Hello world

This article was published on the 24th of April 2019. This article was updated on the 30th of April 2020.

The final goal of this article is to create a program that prints Hello World! using assembly instructions. At first, the used tooling is discussed, after which the sections of a binary are explained, together with example code of the same constructs in other programming languages. Lastly, the Hello World! program is constructed step by step using x86 assembly that is executable on x86 and x86_64 Linux distributions.

Note that all applications, aside from the platform specific linker, can be used on multiple platforms, including Microsoft’s Windows and numerous Linux distributions.

Table of contents

The set-up

To assemble assembly code into an object file, the Netwide ASseMbler (NASM) will be used. The object file is then linked using the GNU Linker, which is included on most Linux distributions. To see if the linker is present on your system, simply type ld in the terminal. The expected output is given below.

libra@laptop:~$ ld
ld: no input files

To install NASM on a Debian based system, use sudo apt install nasm. For those who are using a different system, check your distribution’s repositories or download the latest release here. When executing NASM without any other parameters, the following output should be given.

libra@laptop:~$ nasm
nasm: error: no input file specified
type `nasm -h' for help

Last, but certainly not least, a text editor with proper syntax highlighting for assembly language is preferred, although not required.
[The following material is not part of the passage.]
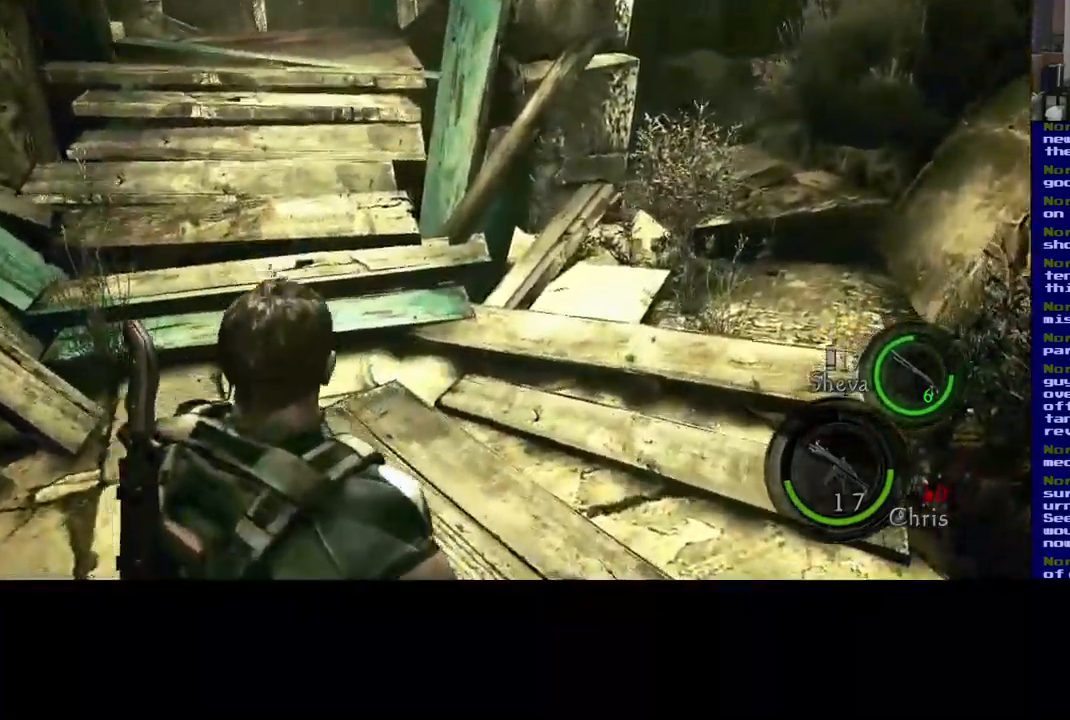
{"buttons": ["L3"], "left_stick": "up", "right_stick": "center", "events": [[150, "left_stick", "up"], [150, "right_stick", "up-left"], [333, "right_stick", "center"], [400, "L3", "down"]]}
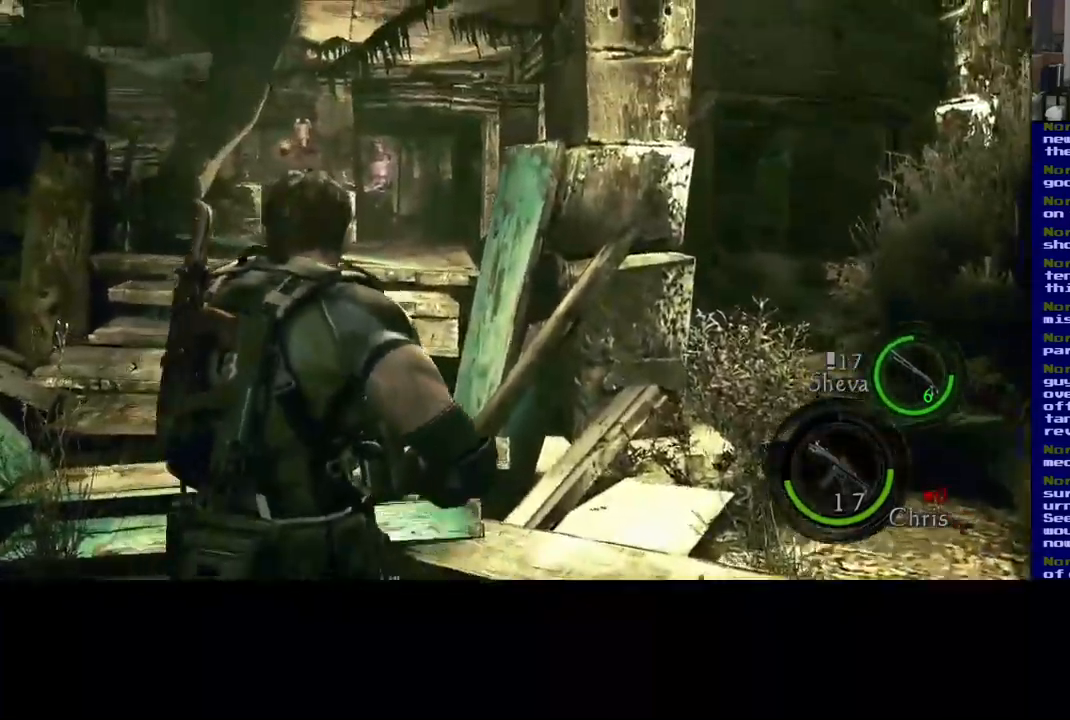
{"buttons": ["L3"], "left_stick": "up", "right_stick": "down-left", "events": [[133, "right_stick", "down-left"]]}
The suggested editor for this course is SciTE. To install it for your preferred platform, see this page.

Compiling

To compile a x86 assembly file with NASM on a x86_64 system, a few extra flags should be used. Below is a small script that builds and executes a x86 ELF binary based on the source code that resides within program.asm.

nasm -f elf32 ./program.asm -o program.o
ld -m elf_i386 ./program.o -o ./program
./program

Sections

Within the assembly language, multiple sections can be used. Three standardised sections will be discussed below.

.data

In here, data is allocated and instantiated. The size of the data that is allocated depends on the declaration directive. The directive is similar for all sizes, as it always starts with a d, which stands for declare.
When using db (declare byte), a single byte (8 bits) is declared. Additionally, one can use dw to declare a word (which is equal to two bytes, or 16 bits), dd to declare a double word (which is equal to four bytes, or 32 bits) or dq to declare a quad word (which is equal to eight bytes, or 64 bits).

.bss

In here, space is reserved to be used during the run time of the program. In short, one can only access this part of the memory during run time. To allocate memory, one should use the resb directive, which stands for reserve byte.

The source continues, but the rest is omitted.